Will Stevie Wonder Boycott Pa. Over Stand Your Ground?

The looming national showdown over the controversial law.

In the wake of the verdict that cleared George Zimmerman of the murder of Trayvon Martin, street protests morphed into a national movement to overturn Stand Your Ground laws that started in Florida and spread to 26 states including Pennsylvania.

That means Stevie Wonder might not play the Wells Fargo Center. The singer announced he is boycotting Florida and says he may boycott other states with a similar law. New York Mayor Michael Bloomberg promised to launch a national campaign against what he called “shoot first” laws. U.S. Attorney Eric Holder announced his department would look at overturning the laws. The National Rifle Association fired back that Stand Your Ground laws are “a fundamental human right.”
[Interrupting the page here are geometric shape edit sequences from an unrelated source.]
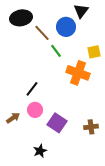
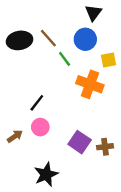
black ellipse: (21, 18) -> (19, 40), moved
blue circle: (66, 27) -> (85, 39), moved
purple square: (57, 123) -> (80, 142), moved
black star: (40, 151) -> (46, 174), size x1.5

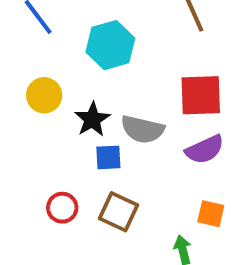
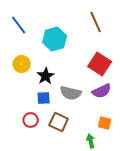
red square: (201, 95) -> (100, 64), turned 35
gray semicircle: (143, 129) -> (71, 93), moved
blue square: (108, 157) -> (44, 98), moved

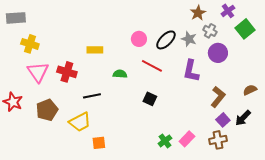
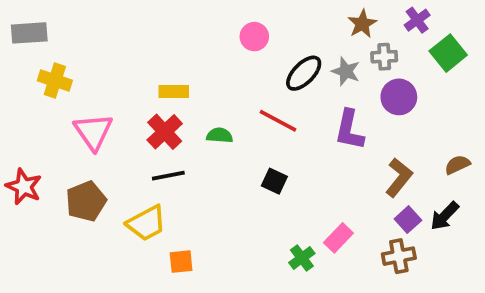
gray cross: (210, 31) -> (384, 57), turned -32
pink circle: (139, 39) -> (254, 37), moved
pink triangle: (38, 72) -> (93, 132), moved
red cross: (67, 72) -> (165, 132), moved, turned 30
pink rectangle: (187, 139) -> (338, 238), moved

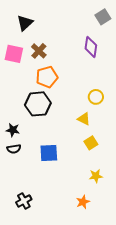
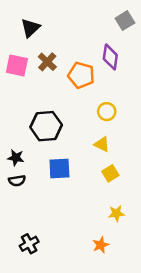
orange pentagon: (47, 77) -> (81, 75), moved, turned 30
yellow circle: (96, 97) -> (107, 112), moved
blue square: (49, 153) -> (59, 169), moved

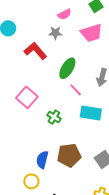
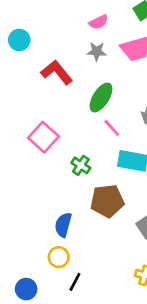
gray star: (55, 33) -> (97, 51), moved
brown pentagon: (69, 155) -> (107, 201), moved
yellow circle: (31, 181) -> (59, 257), moved

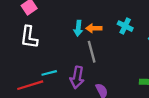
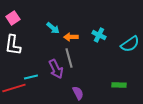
cyan arrow: (78, 28) -> (53, 28), moved, turned -56
purple arrow: (77, 77) -> (56, 69), moved, turned -36

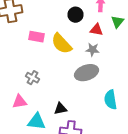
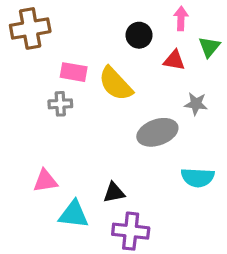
gray star: (92, 50) -> (196, 104), moved
gray cross: (32, 78) -> (60, 104), moved, turned -32
cyan semicircle: (110, 100) -> (198, 178), turned -78

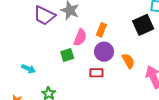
This debate spills over and into our living rooms thanks to a cable news obsession with the story. Every round table seems to start with an attack on Stand Your Ground based on the George Zimmerman verdict followed by a counter attack that the law had nothing to do with the Zimmerman case. And both sides are wrong.

It is true that the Zimmerman defense team did not claim a Stand Your Ground defense. They claimed self-defense, which is the law of the land. The key difference between the two defense claims in the law is “the obligation to retreat.” With self-defense you have to try and get out of the situation, using lethal force has a last resort. You do not have that obligation under the SYG law. Zimmerman’s story is that he was pinned to the ground by Trayvon Martin making retreat impossible and a Stand Your Ground defense moot.

Attacking the law based on the trial is misguided at best. But it is also disingenuous to claim that the law had nothing to do with the case. Stand Your Ground in Florida changes the judge’s instructions about self-defense to the jury, even when SYG has not been claimed. The Zimmerman jury got these instructions:

If George Zimmerman was not engaged in an unlawful activity and was attacked in anyplace where he had a right to be, he had no duty to retreat and had the right to stand his ground and meet force with force, including deadly force if he reasonably believed that it was necessary to do so to prevent death or great bodily harm to himself or another or to prevent the commission of a forcible felony.

A juror interviewed by Anderson Cooper on CNN confirmed that the law was debated and was on her mind when she made her decision. “Because of the heat of the moment and the Stand Your Ground. He had a right to defend himself. If he felt threatened that his life was going to be taken away from him or he was going to have bodily harm, he had a right.”

But the instructions to the jury and the juror’s comment doesn’t mean the verdict would have been any different is Stand Your Ground didn’t exist. Neither the defense nor the prosecution brought it up. Four weeks of evidence and testimony keyed in on self-defense.

The most relevant effect of the law on the case may be yet to come. Mark O’Mara, Zimmerman’s defense attorney, has already announced he will seek immunity from a wrongful death civil suit that could be filed by the Martin family. Stand Your Ground allows immunity if a judge finds the defendant’s use of force was justifiable under the law’s standards.

Still, the civil battle to come has little to do with the argument that Stand Your Ground led to the Zimmerman not guilty verdict in the criminal case. The killing of Trayvon Martin and the trial that followed may fuel the national cause with emotion and attention, but it is factually suspect, as is the claim that the law had nothing to do with the case.